Oleh Masdar F. Mas'udi
Ketua PBNU dan Direktur Perhimpunan Pengembangan
Pesantren dan Masayarakat (P3M) Jakarta.
Dewasa ini orang mulai menandai munculnya kembali geliat kebangkitan agama-agama. Yang dimaksud di sini tidak hanya Islam, juga yang lainnya. Di Barat, di Amerika, tercatat menguatnya neo-fundamentalisme Kristen. Juga di lingkungan Katolik.
Jemaat keagamaan terbesar di dunia ini, telah menobatkan
sebagai pemimpin tertingginya Paus Bennedictus XVI dari German yang juga sangat
kritis terhadap desakan sekularisme. Beliau adalah tokoh yang tegas-tegas
menolak tuntutan kaum liberal antara lain perihal peluang imam perempuan,
pengakuan atas perkawinan sejenis, penghapusan tradisi salibat (membujang), dan
legalisasi aborsi.
Tentu saja ini perkembangan yang menarik di abad 21
setelah lebih dua abad terakhir kita semua melewati masa-masa yang sangat
kritis bagi agama. Sekularisme yang tiba-tiba menjadi keyakinan global telah
menyangkal kuat makna agama dalam kehidupan, minimal memenjarakannya dalam
ranah kehidupan yang sunyi-sepi, kehidupan pribadi dengan yuridiksi sebatas
kelahiran, perkawinan dan kematian. Kehidupan sosial dan politik yang hingar
bingar di ruang publik harus disterilkan dari campur tangan agama. Alasannya
cukup masuk akal, bahwa telah terbukti dalam sejarah, selama sentimen keagamaan
dibiarkan memegang kendali kekuasaan politik, selama itu pula konflik dan
kekerasan yang berdarah-darah terus menghantui rakyatnya, atau tetangganya,
hanya karena tidak seiman dengan elit politik yang berkuasa.

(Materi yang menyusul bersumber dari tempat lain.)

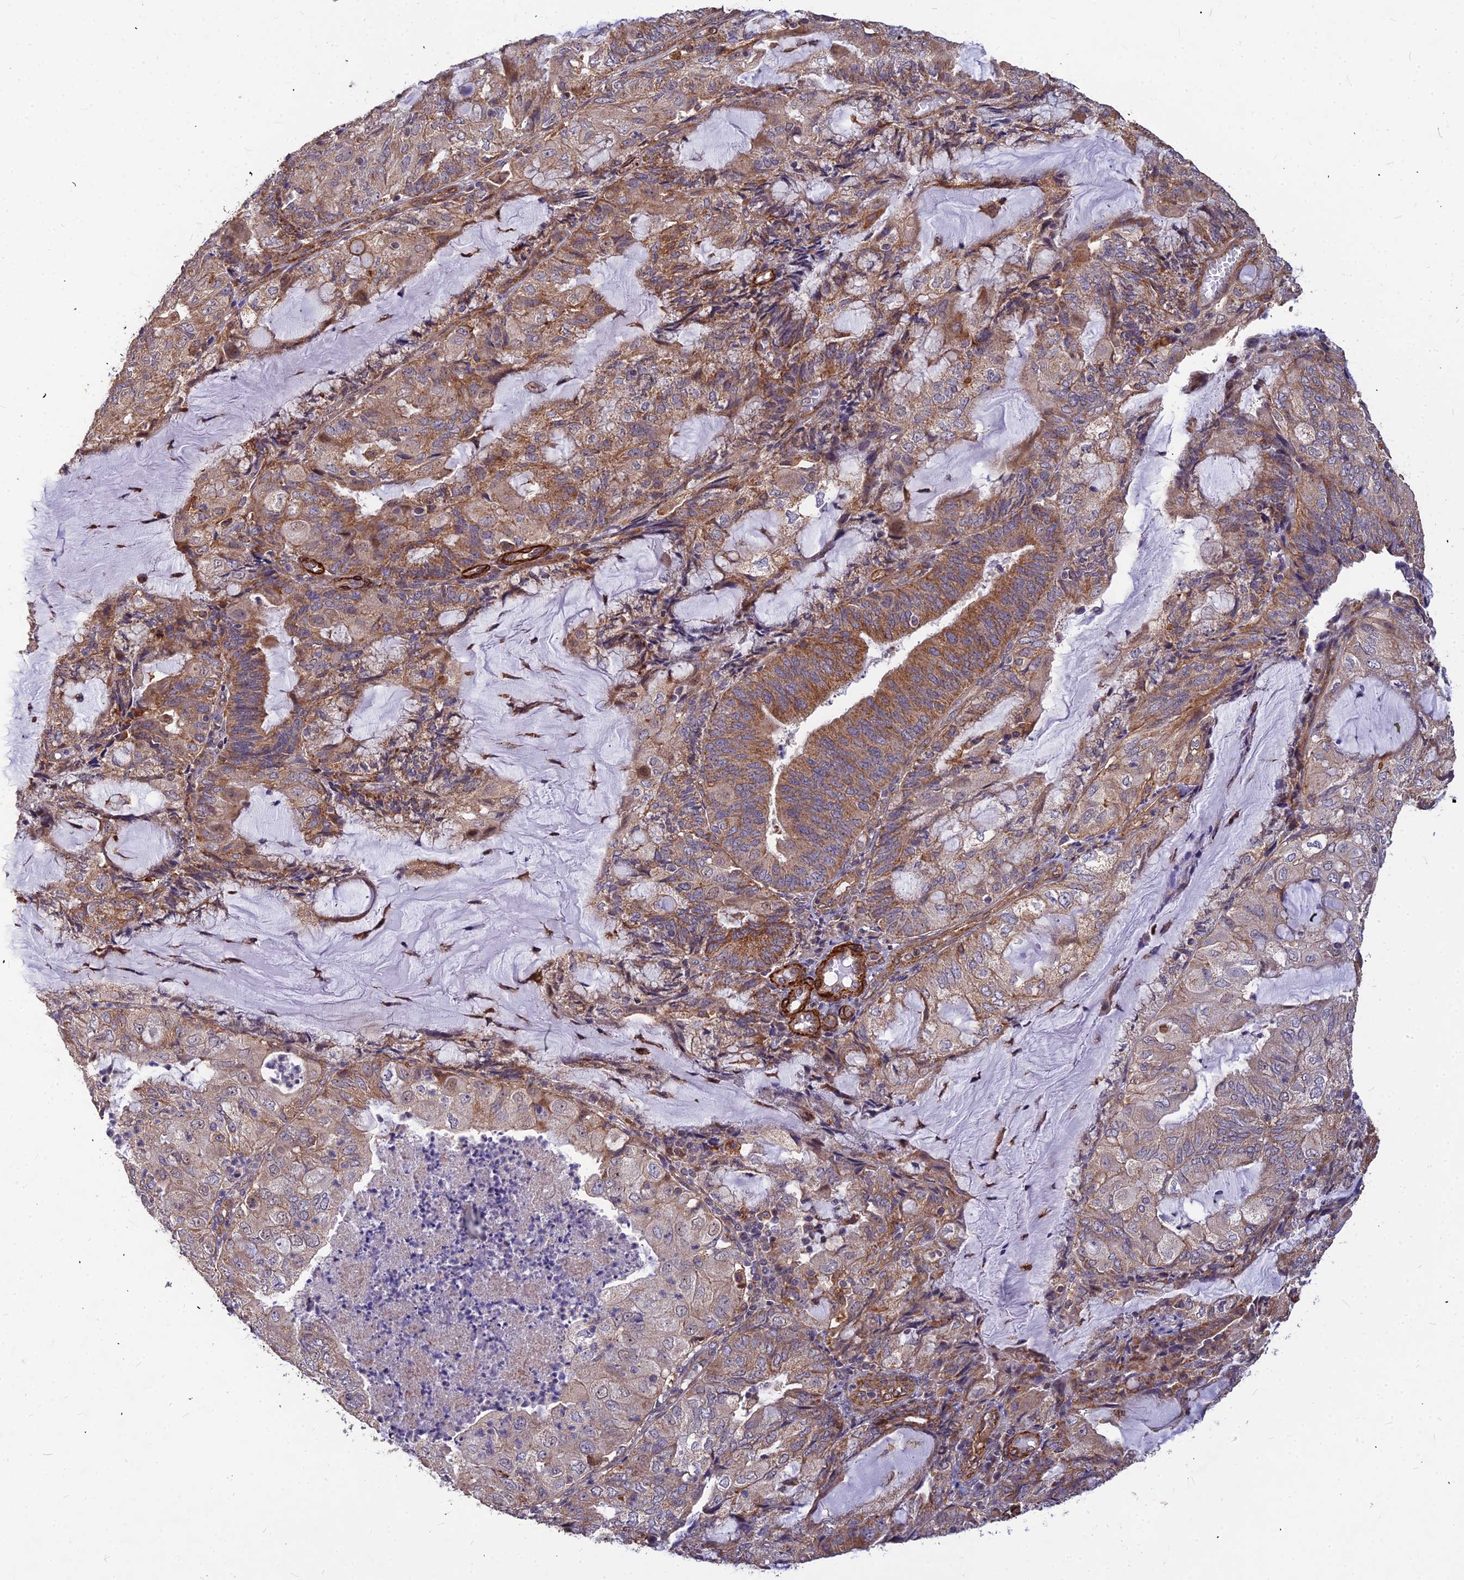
{"staining": {"intensity": "moderate", "quantity": "25%-75%", "location": "cytoplasmic/membranous"}, "tissue": "endometrial cancer", "cell_type": "Tumor cells", "image_type": "cancer", "snomed": [{"axis": "morphology", "description": "Adenocarcinoma, NOS"}, {"axis": "topography", "description": "Endometrium"}], "caption": "Human adenocarcinoma (endometrial) stained with a brown dye demonstrates moderate cytoplasmic/membranous positive staining in about 25%-75% of tumor cells.", "gene": "LEKR1", "patient": {"sex": "female", "age": 81}}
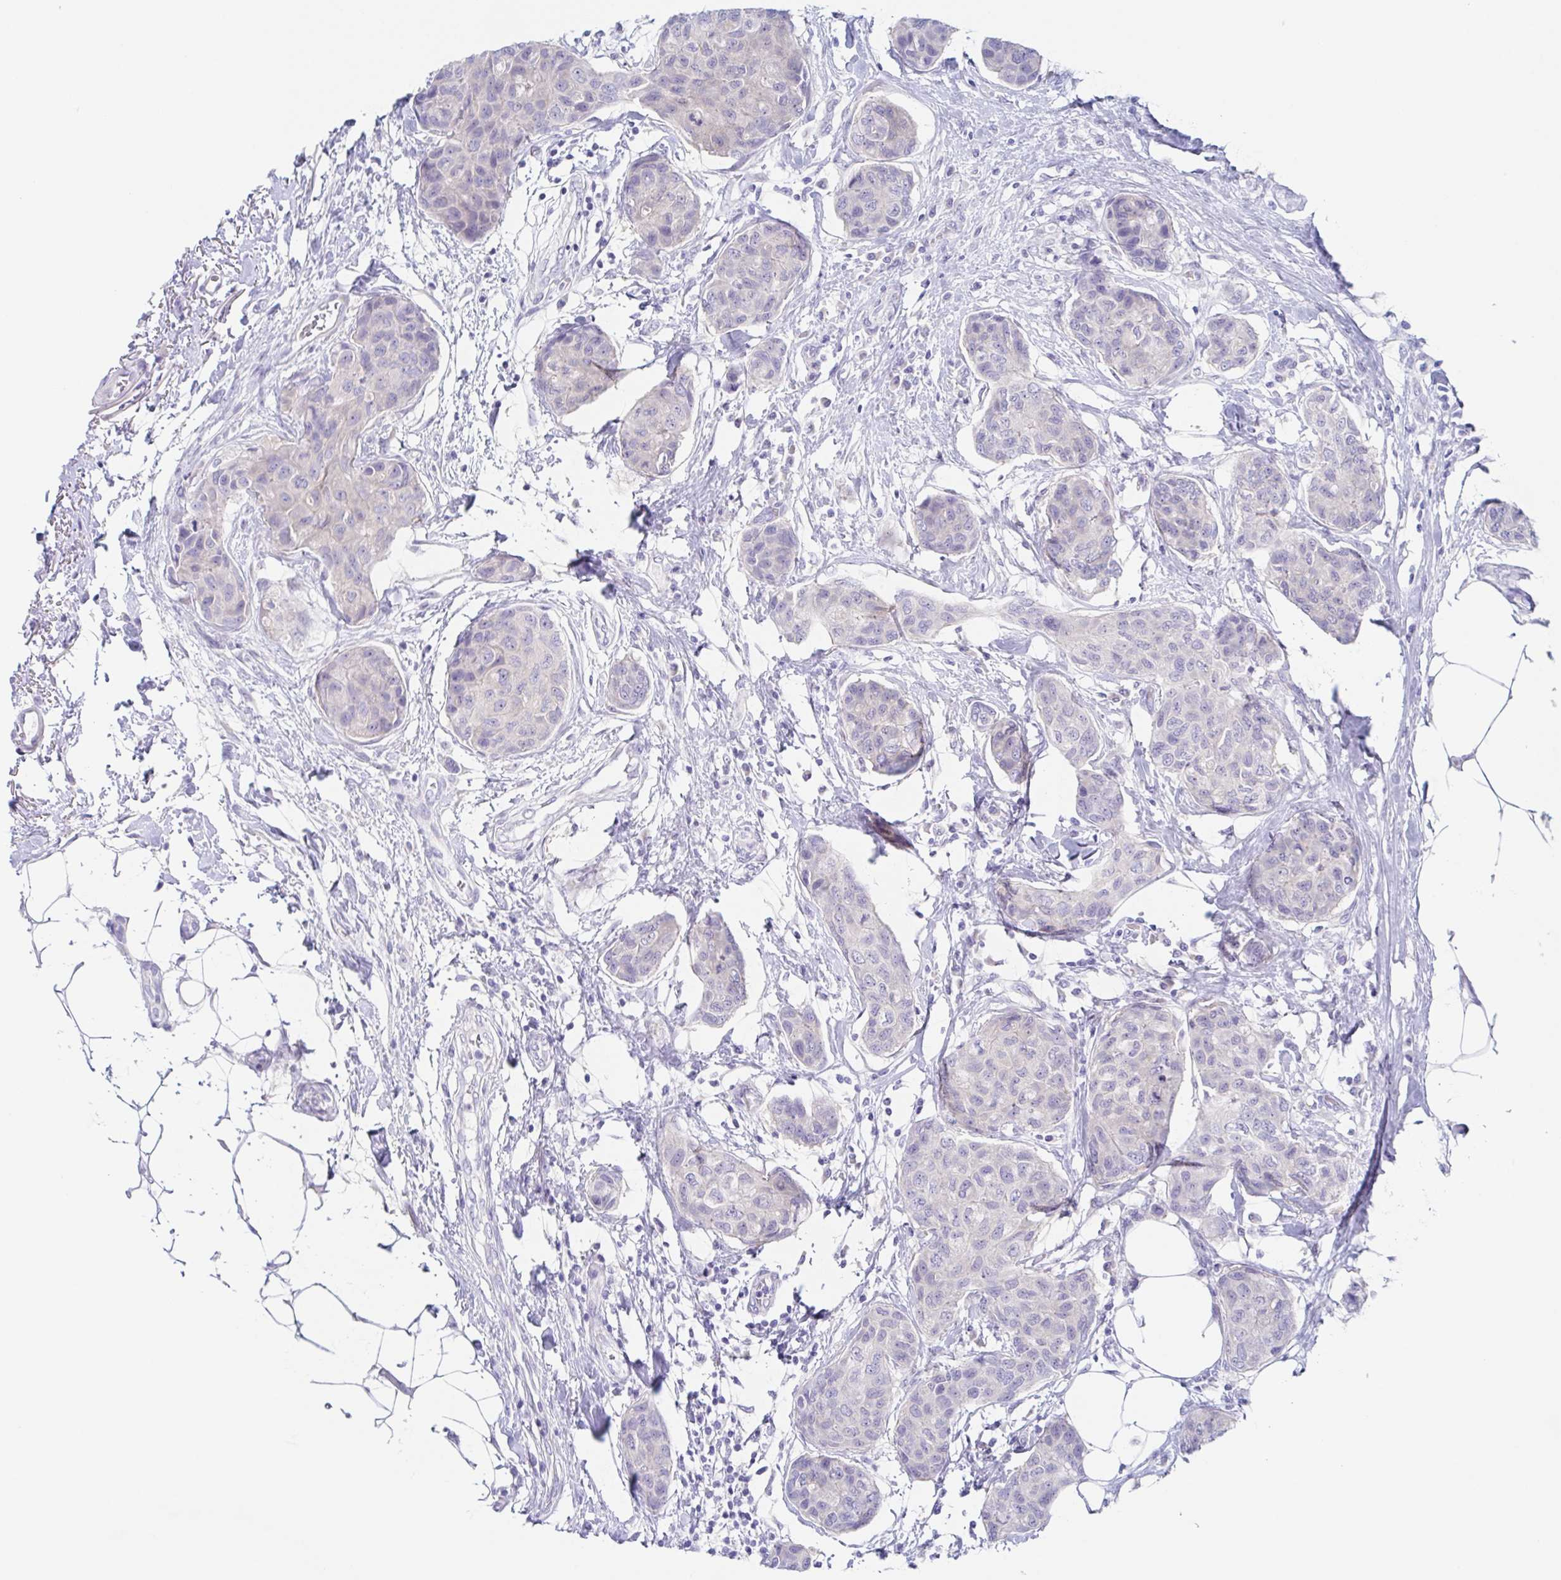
{"staining": {"intensity": "negative", "quantity": "none", "location": "none"}, "tissue": "breast cancer", "cell_type": "Tumor cells", "image_type": "cancer", "snomed": [{"axis": "morphology", "description": "Duct carcinoma"}, {"axis": "topography", "description": "Breast"}], "caption": "Immunohistochemical staining of breast cancer (invasive ductal carcinoma) demonstrates no significant positivity in tumor cells.", "gene": "HTR2A", "patient": {"sex": "female", "age": 80}}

Namun demikian, kita juga menyaksikan bahwa kekuasaan
ateis anti agama seperti Nazisme dan Komunisme ternyata tidak kalah kejam
dibanding kekuasaan agama-agama. Juga kekuasaan sekular yang hanya memakzulkan
agama dari wilayah publik, sekali pun tidak membenci dan memeranginya seperti
ateis, ternyata bukan pula kekuasaan yang bebas dari konflik dan kekerasan yang
picik. Perang untuk ekspansi modal ternyata tidak kalah kejamnya. Bahkan ada
dimensi kekerasan yang tidak kalah ganas, yakni kekerasan struktural dalam
wujud ketimpangan dan ketidak-adilan sosial antara yang lemah dan yang kuat,
antara yang kaya dan yang miskin-papa. Kekerasan jenis terakhir ini bahkan
belum pernah terjadi sepanjang sejarah umat manusia setajam yang terjadi dan
dilakukan oleh rejim kekuasaan sekular dewasa ini.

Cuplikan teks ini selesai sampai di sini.